For Immediate Release

Contact: Randi Hoffman, 212.785.0157, ext. 118

NYSNA pension victory: trustees vote to stay “green”

NEW YORK, March 25, 2008 — New York State Nurses Association Pension Fund trustees voted today to certify their pension plan at its 2007 value, maintaining its good or “green” rating. Two-hundred and fifty NYSNA RNs, who had been demonstrating outside 120 Wall Street, cheered at the announcement, a decisive victory following a three-month campaign to secure the pension plan's future.

In voting to certify the pension plan in this manner, the trustees chose to take the one-year extension provided by the U.S. Worker, Retiree and Employer Recovery Act, enacted by Congress last December.

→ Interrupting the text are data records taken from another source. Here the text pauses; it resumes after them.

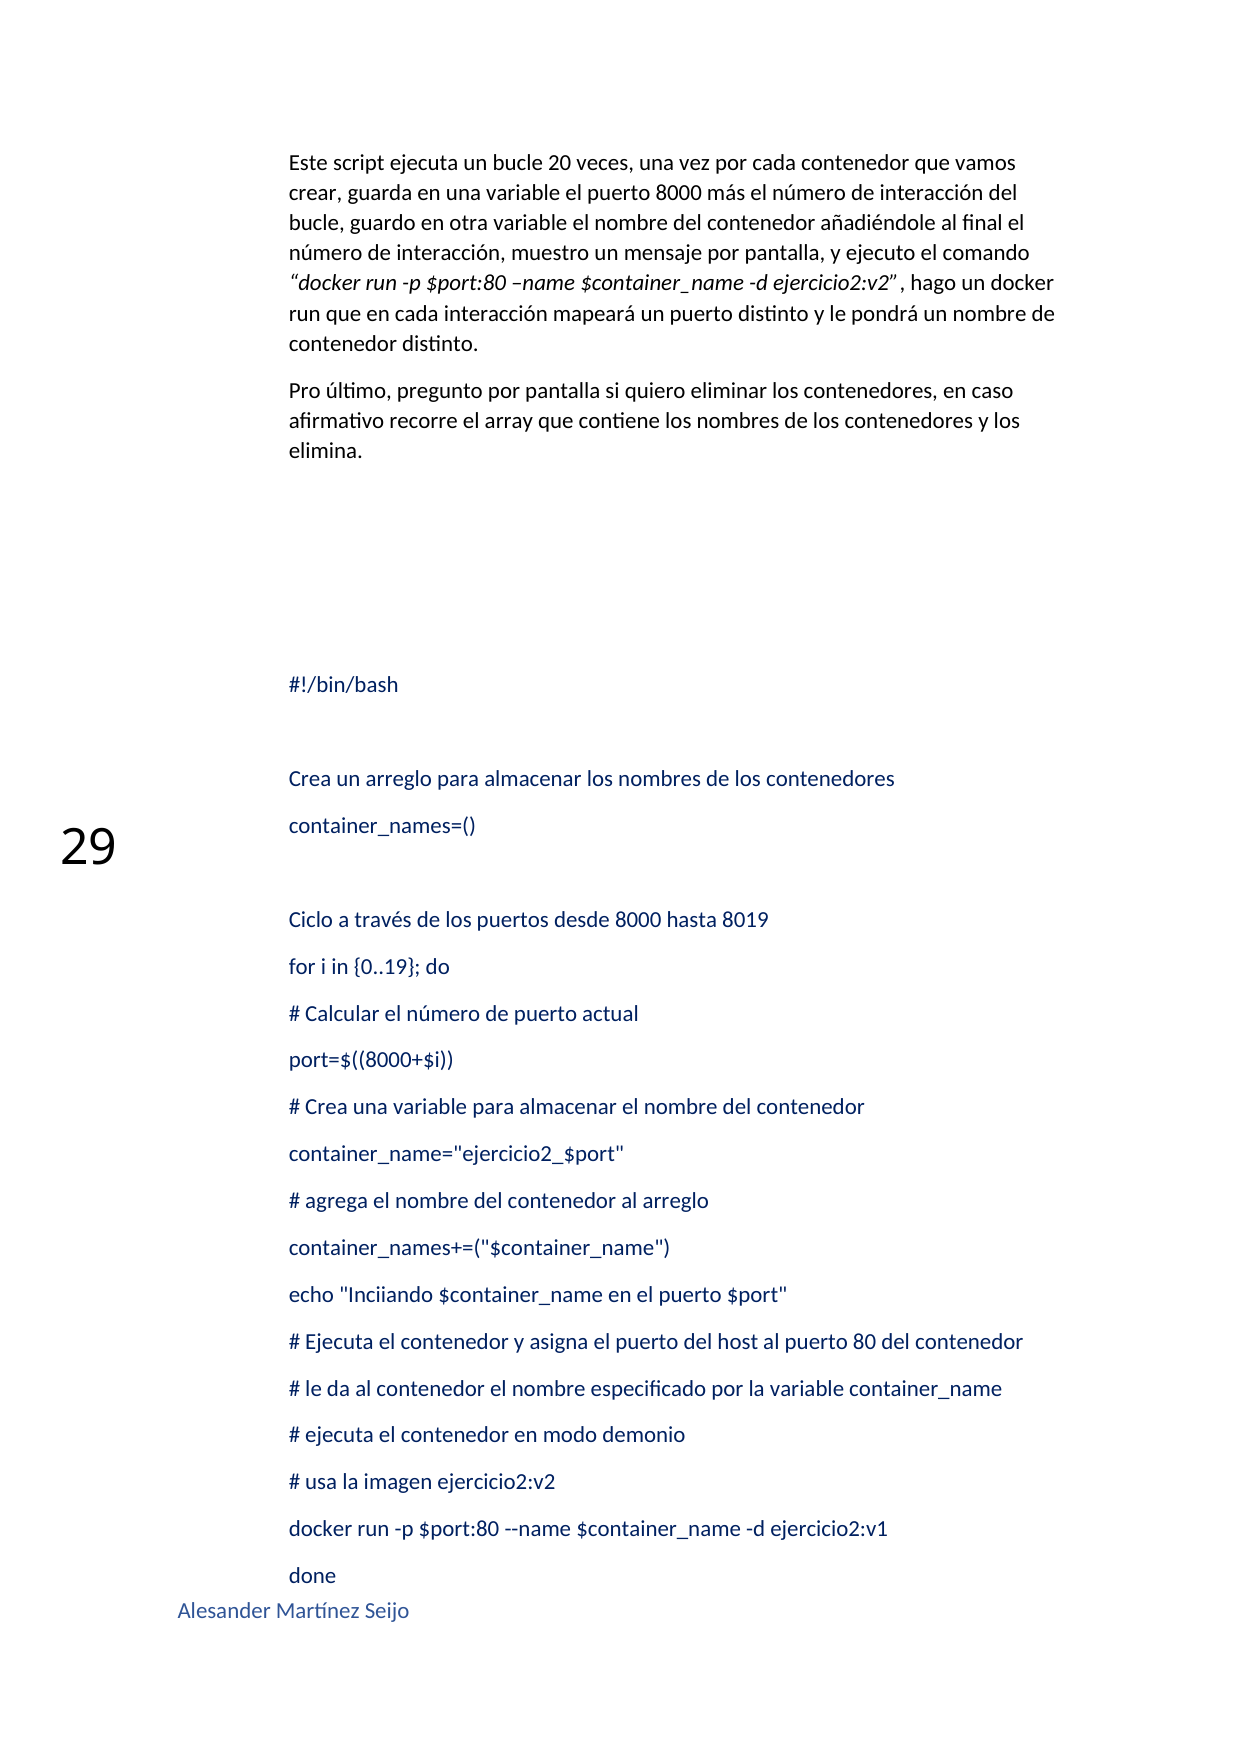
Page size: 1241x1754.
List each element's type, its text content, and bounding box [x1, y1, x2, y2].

text Pro último, pregunto por pantalla si quiero eliminar los contenedores, en caso afirmativo recorre el array que contiene los nombres de los contenedores y los elimina. [288, 376, 1063, 464]
text container_names+=("$container_name") [288, 1233, 1063, 1261]
text container_names=() [288, 811, 1063, 839]
text done [288, 1561, 1063, 1589]
text docker run -p $port:80 --name $container_name -d ejercicio2:v1 [288, 1514, 1063, 1542]
text # Ejecuta el contenedor y asigna el puerto del host al puerto 80 del contenedor [288, 1327, 1063, 1355]
text # usa la imagen ejercicio2:v2 [288, 1467, 1063, 1495]
text # le da al contenedor el nombre especificado por la variable container_name [288, 1374, 1063, 1402]
text Crea un arreglo para almacenar los nombres de los contenedores [288, 764, 1063, 792]
text #!/bin/bash [288, 671, 1063, 698]
text # ejecuta el contenedor en modo demonio [288, 1421, 1063, 1448]
text Este script ejecuta un bucle 20 veces, una vez por cada contenedor que vamos crear, guarda en una variable el puerto 8000 más el número de interacción del bucle, guardo en otra variable el nombre del contenedor añadiéndole al final el número de interacción, muestro un mensaje por pantalla, y ejecuto el comando “docker run -p $port:80 –name $container_name -d ejercicio2:v2”, hago un docker run que en cada interacción mapeará un puerto distinto y le pondrá un nombre de contenedor distinto. [288, 148, 1063, 357]
text for i in {0..19}; do [288, 952, 1063, 980]
text Ciclo a través de los puertos desde 8000 hasta 8019 [288, 905, 1063, 933]
text # Crea una variable para almacenar el nombre del contenedor [288, 1092, 1063, 1120]
text echo "Inciiando $container_name en el puerto $port" [288, 1280, 1063, 1308]
text # agrega el nombre del contenedor al arreglo [288, 1186, 1063, 1214]
text container_name="ejercicio2_$port" [288, 1139, 1063, 1167]
text # Calcular el número de puerto actual [288, 999, 1063, 1027]
text port=$((8000+$i)) [288, 1046, 1063, 1073]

Under the NYSNA Pension Fund, the trustees representing the union receive one vote, and the trustees representing the employer hospitals also receive one vote. NYSNA Pension Plan participants had been waiting since the beginning of March for the employer trustees to decide their vote.

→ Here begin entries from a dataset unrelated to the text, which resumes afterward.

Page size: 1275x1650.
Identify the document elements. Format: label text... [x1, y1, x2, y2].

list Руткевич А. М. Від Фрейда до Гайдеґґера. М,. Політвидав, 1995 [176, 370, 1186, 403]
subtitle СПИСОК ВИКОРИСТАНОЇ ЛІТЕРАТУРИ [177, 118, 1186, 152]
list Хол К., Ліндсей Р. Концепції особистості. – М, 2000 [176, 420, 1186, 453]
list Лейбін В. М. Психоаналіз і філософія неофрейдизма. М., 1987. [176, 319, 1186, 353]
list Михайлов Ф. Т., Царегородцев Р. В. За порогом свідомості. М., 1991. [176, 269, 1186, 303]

More than 13,000 nurses working in New York City private hospitals are members of this pension plan.

Mercedes Herman, a 58-year-old RN at St. Luke’s Roosevelt Hospital, was planning to retire if the pension rating extension was not approved. Many other nurses of retirement age said they would also have left their positions in the middle of a nursing shortage in order to ensure their full pension.

“I can plan differently now,” Herman said. “Even though I reached the age of retirement, I had always planned on working as long as I wanted to. Now I have a choice.”

If the trustees had not voted for the extension, they would have had to craft alternative plans by Thanksgiving that potentially could have gutted NYSNA members’ hard-earned benefits.

At the same meeting, the trustees voted to join the National Coordinating Committee for Multi-Employer Plans (NCCMP), a national group lobbying for pension reform. The NCCMP advocated for the Worker, Retiree and Employer Recovery Act.

At the rally outside, the nurses held banners and green balloons. Speakers included New York City Councilman Miguel Martinez and Ed Ott, Executive Director of the NYC Central Labor Council. Representatives from the Uniformed Fire Officers Association and State Assemblymember Naomi Rivera also spoke briefly.

A previous rally was held during the last Pension Fund trustees meeting on March 5.

The New York State Nurses Association is the voice for nursing in the Empire State. With more than 36,000 members, it is the state's largest union and professional association for registered nurses. It supports nurses and nursing practice through education, research, legislative advocacy, and collective bargaining.